Sanmam! O sebeple İran’ın işi zor görünüyor.
Gelinen noktada zaman, sadece saatlerin ilerleyişi değil; zulmün ve emperyal projelerin coğrafyamızda giderek derinleştiği bir sürecin de adı oldu. Bugün Ortadoğu’nun üstünde kara bulutlar dolaşıyor. Kan, gözyaşı, acı ve yıkım artık bu toprakların sıradan hali gibi sunuluyor dünya ekranlarında. Ama bizler biliyoruz ki hiçbir yıkım durduk yere başlamaz. Her yangının bir kıvılcımı vardır. Bugünün kıvılcımı ise, İran üzerinden tutuşturulmak istenen bir emperyal ateştir.
İsrail Bu Cesareti Nereden Alıyor?
Sormak gerekir:
“Saddam’ın Irak’ı ve Esad’ın güçlü olduğu Suriye, hava sahalarını İsrail’e kapatmışken; İsrail İran’a bu denli tehdit savurabilir miydi?”
Elbette hayır. Çünkü bölge devletlerinin her birinin kendi içinde bir caydırıcılığı, siyasi iradesi ve asgari bir birlik ruhu vardı. Ama şimdi?
Irak paramparça, Suriye’nin sınırları fiilen delik deşik. Libya yok hükmünde, Lübnan diz çökmüş. Filistin kan ağlıyor. Bütün bu yıkımların ardındaki tek sabit gerçek var: ABD-İsrail ortaklığı.
BOP (Büyük Ortadoğu Projesi) adı verilen, aslında “Büyük Parçalama Operasyonu” olan bu emperyal proje, Irak’ı işgal etti. Libya’yı darmadağın etti. Suriye’yi iç savaşa sürükledi. Şimdi sırada İran var. Amaç belli: Bölgede ABD ve İsrail dışında güçlü hiçbir aktör bırakmamak.
Kimyasal Yalanı Bitti, Şimdi Nükleer Bahane!
Irak işgali öncesinde “kimyasal silah var” yalanı servis edildi. BM yetkilileri doğrulamadı ama işgal gerçekleşti. Irak’ın doğal kaynakları talan edildi, halkı yıllarca kanla boğuldu. Şimdi aynı oyun İran için devrede.
Deniyor ki:
“İran uranyum zenginleştiriyor, bu nükleer bomba yapabilir…”
Varsayalım ki bu doğru. İran bir tehlikeyse, aynı potansiyele sahip İsrail neden hiçbir denetime tabi tutulmuyor? İsrail’in elinde yüzlerce nükleer başlık olduğu herkesçe bilinirken dünya neden kör ve sağır?
Ya bir gün ABD, Türkiye için de aynı gerekçeleri öne sürerse?
“Enerji yatırımları, tıbbi radyasyon projeleri, nükleer araştırmalar aslında bomba yapmaya yönelik…” derse?
Türkiye'nin Tavrı Ne Olmalı?
Bizi ilgilendiren, ABD’nin projesinde rol kapmak değil; toprak bütünlüğümüzü, üniter yapımızı, egemenliğimizi ve bölgemizdeki barışı korumaktır.
Türkiye olarak iktidarıyla, muhalefetiyle, medyasıyla, akademisiyle, bu konuda siyaset üstü bir birliktelik geliştirmek zorundayız.
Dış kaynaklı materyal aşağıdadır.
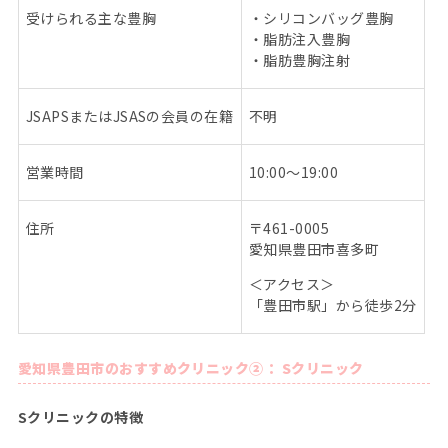
受けられる主な豊胸
・シリコンバッグ豊胸
・脂肪注入豊胸
・脂肪豊胸注射
JSAPS
または
JSAS
の会員の在籍
不明
営業時間
10:00
～
19:00
住所
〒
461-0005
愛知県豊田市喜多町
＜アクセス＞
「豊田市駅」から徒歩
2
分
愛知県豊田市のおすすめクリニック②： Sクリニック
Sクリニックの特徴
Çünkü bu yangın bir kez daha büyürse, kıvılcımları eninde sonunda bizim topraklarımıza da sıçrayacaktır.
İnancımız Gereği Mazlumdan Yana Olmalıyız!
Bizim medeniyetimizin özü zulme karşı çıkmak, mazlumdan yana durmak üzerine kuruludur. İran’a yönelik operasyonları sadece siyasi değil, itikadi bir mesele olarak da görmek gerekir.
Bu toprakların ruhu, Kerbelâ’da susuz bırakılan Hüseyin’in adalet feryadıdır. Eğer bu ruhu unutur, zulme sessiz kalırsak; sadece İran değil, Türkiye dahil tüm bölge halkları yeni Kerbelâlar yaşamaya mahkûm kalır.
Bugün İran hedef alınmakta ama yarın Türkiye'nin hedefe konmayacağının hiçbir garantisi yoktur.
Sonuç: Bu Yangını Durdurmazsak Hepimiz Yanarız
ABD ve İsrail’in bölgede kurmaya çalıştığı yeni düzen, aslında eski bir oyunun devamıdır: Böl, parçala, yönet. Ve sömür...
Bu oyuna dur denilmezse, harita üzerinde şekiller çizen emperyal akıl, bir gün Anadolu’nun da sınırlarını sorgular hale gelir.
Bu ateşin dumanı göğe değil, gözümüze ve yüreğimize doluyor artık.
Barış için, huzur için, İslam coğrafyasının bağımsızlığı için Türkiye’nin İran’a sırt çevirmemesi, aksine bölgenin onurlu sesi olarak durması gerekir.
Yoksa yarın...
O çok korktuğumuz yangın, bizim ocağımıza da düşebilir.